There have also been radical changes in the relationship with China, which initially only represented three percent of the bloc’s exports whereas today almost a quarter head to China, the prime source of Mercosur imports, displacing the United States, according to Abeceb.com consultants. Mercosur represents 63 percent of the world’s cultivation.
Many years after that foundational Treaty of Asunción in 1991, the model of integration is again in discussion.
"An important reduction of the Common External Tariff and more flexible negotiations with third countries would make for a simple free trade zone," said analyst Fernando Masi.
"Once again the lack of any minimal consensus or cohesion in the bloc may be observed and if there is no reaction, we are close to a definite rupture," Ignacio Bartesaghi, the director of the International Business Institute of the Catholic University of Uruguay, told AFP.
Argentina "seeks to keep deepening the customs union towards a common market, which today is almost science fiction," considered this Mercosur expert for whom "the bloc is celebrating its 30 years in a deep crisis and if it does not react with more flexibility soon, runs the risk of breaking up or passing to eternal irrelevance."

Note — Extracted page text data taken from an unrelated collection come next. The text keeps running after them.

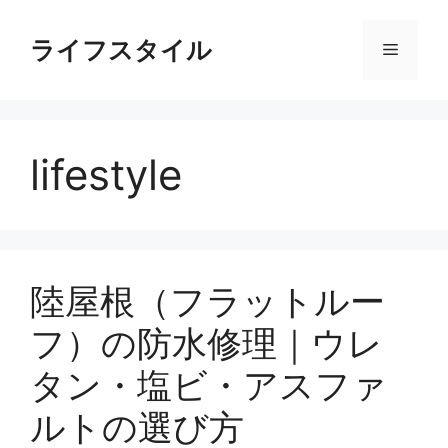
コ
ン
ライフスタイル
メ
テ
ン
ニ
ツ
へ
lifestyle
ス
ュ
キ
ッ
ー
プ
陸屋根（フラットルー
フ）の防水修理｜ウレ
タン・塩ビ・アスファ
ルトの選び方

President Fernández began the ceremony with what he described as an "honest balance of the success achieved, what is still pending and the challenges," adding that "Mercosur has left behind the logic of rivalry to move onto co-operation” and hailing 30 years of “a zone of peace without fissures.”
Appealing to his colleagues not to "erode the productive structures of member countries," Fernández highlighted the creation of a "democratic observatory," which in reality the bloc has always had from the beginning with the Protocol of Ushuaia (used against Paraguay in 2012 and against Venezuela in 2016).
He further proposed "a statute of citizenry," saying: "Our people deserve it – we’re going for many more years of Mercosur. This is not a time for individualism, nobody can save themselves alone, as Pope Francis says."
According to Solá, this statute "compiles rights and benefits in various matters such as circulation, residence, frontiers, jobs, social security, education, consular cooperation, communications and consumer defence."
Apart from the clash over trade agreements beyond Mercosur, Lacalle Pou also criticised the Argentine decision to hold a virtual summit instead of face-to-face. Previously Fernández had already had to listen to both Bolsonaro and Abdo Benítez pressing for more agreements with outside world, the former in a brief and formal address calling for the bloc to join “global chains of value via rules favouring the business climate.” Brazil has recently been lowering its import tariffs unilaterally, a complication for the bloc.
Fernández called for a "pragmatic vision" and a medium-term agenda towards an integration favouring local productive sectors. But he admitted that the Common External Tariff was under review. This issue will be picked up again at the meeting of Mercosur foreign ministers on April 22.
Since the year 2000, Mercosur rules have prevented any member from signing agreements with third parties without acceptance by all members, thus making it one of the most closed blocs in the world, according to international analysts.
With almost 300 million inhabitants over an area of nearly 15 million square kilometres, Mercosur has a total economic output of US$2.4 trillion.